INSTRUCTION> Output every line below exactly.

PROVIDED DATA>
_ _ _ _ _

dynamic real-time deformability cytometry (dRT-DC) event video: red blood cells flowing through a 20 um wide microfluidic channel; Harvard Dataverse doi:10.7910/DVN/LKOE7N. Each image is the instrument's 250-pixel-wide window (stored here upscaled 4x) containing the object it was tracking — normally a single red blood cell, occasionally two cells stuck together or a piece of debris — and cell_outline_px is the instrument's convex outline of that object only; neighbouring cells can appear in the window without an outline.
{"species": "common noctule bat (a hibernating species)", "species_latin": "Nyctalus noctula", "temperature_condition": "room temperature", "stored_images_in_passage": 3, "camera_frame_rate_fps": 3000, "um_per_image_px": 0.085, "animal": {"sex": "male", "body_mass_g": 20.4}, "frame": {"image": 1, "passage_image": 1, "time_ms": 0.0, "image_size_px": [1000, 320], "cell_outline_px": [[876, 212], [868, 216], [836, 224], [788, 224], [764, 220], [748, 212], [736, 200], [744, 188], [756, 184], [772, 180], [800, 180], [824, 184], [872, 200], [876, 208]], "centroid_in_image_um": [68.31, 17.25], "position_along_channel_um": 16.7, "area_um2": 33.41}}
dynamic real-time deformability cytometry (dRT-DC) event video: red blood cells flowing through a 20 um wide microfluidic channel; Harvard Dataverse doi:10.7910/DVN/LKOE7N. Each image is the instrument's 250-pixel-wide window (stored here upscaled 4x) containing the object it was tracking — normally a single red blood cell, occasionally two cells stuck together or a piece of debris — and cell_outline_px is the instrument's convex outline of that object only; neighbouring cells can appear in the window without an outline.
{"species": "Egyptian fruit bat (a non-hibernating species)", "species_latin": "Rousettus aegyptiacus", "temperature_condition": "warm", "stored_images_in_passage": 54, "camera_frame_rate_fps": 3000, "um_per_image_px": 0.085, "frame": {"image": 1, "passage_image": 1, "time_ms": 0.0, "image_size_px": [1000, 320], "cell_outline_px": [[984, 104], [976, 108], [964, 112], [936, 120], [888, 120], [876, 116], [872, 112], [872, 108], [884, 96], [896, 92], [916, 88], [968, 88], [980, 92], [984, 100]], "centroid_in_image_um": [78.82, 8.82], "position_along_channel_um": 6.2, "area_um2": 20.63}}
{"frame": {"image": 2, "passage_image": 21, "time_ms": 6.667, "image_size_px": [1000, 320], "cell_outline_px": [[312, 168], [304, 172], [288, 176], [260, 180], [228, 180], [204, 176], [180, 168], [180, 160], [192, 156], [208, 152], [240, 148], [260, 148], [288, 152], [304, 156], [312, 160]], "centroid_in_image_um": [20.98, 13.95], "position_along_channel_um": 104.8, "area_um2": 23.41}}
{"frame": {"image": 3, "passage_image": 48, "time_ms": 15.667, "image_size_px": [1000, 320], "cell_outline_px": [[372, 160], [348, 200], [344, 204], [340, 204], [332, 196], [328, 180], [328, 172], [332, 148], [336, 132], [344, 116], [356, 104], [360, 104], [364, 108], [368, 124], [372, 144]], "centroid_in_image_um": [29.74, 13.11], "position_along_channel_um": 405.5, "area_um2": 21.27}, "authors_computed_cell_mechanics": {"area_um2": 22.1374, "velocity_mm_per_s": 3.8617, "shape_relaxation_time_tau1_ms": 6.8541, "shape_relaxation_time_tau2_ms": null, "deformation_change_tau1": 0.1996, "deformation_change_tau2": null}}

_ _ _ _ _

FINISHED ANSWER>
dynamic real-time deformability cytometry (dRT-DC) event video: red blood cells flowing through a 20 um wide microfluidic channel; Harvard Dataverse doi:10.7910/DVN/LKOE7N. Each image is the instrument's 250-pixel-wide window (stored here upscaled 4x) containing the object it was tracking — normally a single red blood cell, occasionally two cells stuck together or a piece of debris — and cell_outline_px is the instrument's convex outline of that object only; neighbouring cells can appear in the window without an outline.
{"species": "common noctule bat (a hibernating species)", "species_latin": "Nyctalus noctula", "temperature_condition": "room temperature", "stored_images_in_passage": 3, "camera_frame_rate_fps": 3000, "um_per_image_px": 0.085, "animal": {"sex": "male", "body_mass_g": 20.4}, "frame": {"image": 1, "passage_image": 1, "time_ms": 0.0, "image_size_px": [1000, 320], "cell_outline_px": [[876, 212], [868, 216], [836, 224], [788, 224], [764, 220], [748, 212], [736, 200], [744, 188], [756, 184], [772, 180], [800, 180], [824, 184], [872, 200], [876, 208]], "centroid_in_image_um": [68.31, 17.25], "position_along_channel_um": 16.7, "area_um2": 33.41}}
dynamic real-time deformability cytometry (dRT-DC) event video: red blood cells flowing through a 20 um wide microfluidic channel; Harvard Dataverse doi:10.7910/DVN/LKOE7N. Each image is the instrument's 250-pixel-wide window (stored here upscaled 4x) containing the object it was tracking — normally a single red blood cell, occasionally two cells stuck together or a piece of debris — and cell_outline_px is the instrument's convex outline of that object only; neighbouring cells can appear in the window without an outline.
{"species": "Egyptian fruit bat (a non-hibernating species)", "species_latin": "Rousettus aegyptiacus", "temperature_condition": "warm", "stored_images_in_passage": 54, "camera_frame_rate_fps": 3000, "um_per_image_px": 0.085, "frame": {"image": 1, "passage_image": 1, "time_ms": 0.0, "image_size_px": [1000, 320], "cell_outline_px": [[984, 104], [976, 108], [964, 112], [936, 120], [888, 120], [876, 116], [872, 112], [872, 108], [884, 96], [896, 92], [916, 88], [968, 88], [980, 92], [984, 100]], "centroid_in_image_um": [78.82, 8.82], "position_along_channel_um": 6.2, "area_um2": 20.63}}
{"frame": {"image": 2, "passage_image": 21, "time_ms": 6.667, "image_size_px": [1000, 320], "cell_outline_px": [[312, 168], [304, 172], [288, 176], [260, 180], [228, 180], [204, 176], [180, 168], [180, 160], [192, 156], [208, 152], [240, 148], [260, 148], [288, 152], [304, 156], [312, 160]], "centroid_in_image_um": [20.98, 13.95], "position_along_channel_um": 104.8, "area_um2": 23.41}}
{"frame": {"image": 3, "passage_image": 48, "time_ms": 15.667, "image_size_px": [1000, 320], "cell_outline_px": [[372, 160], [348, 200], [344, 204], [340, 204], [332, 196], [328, 180], [328, 172], [332, 148], [336, 132], [344, 116], [356, 104], [360, 104], [364, 108], [368, 124], [372, 144]], "centroid_in_image_um": [29.74, 13.11], "position_along_channel_um": 405.5, "area_um2": 21.27}, "authors_computed_cell_mechanics": {"area_um2": 22.1374, "velocity_mm_per_s": 3.8617, "shape_relaxation_time_tau1_ms": 6.8541, "shape_relaxation_time_tau2_ms": null, "deformation_change_tau1": 0.1996, "deformation_change_tau2": null}}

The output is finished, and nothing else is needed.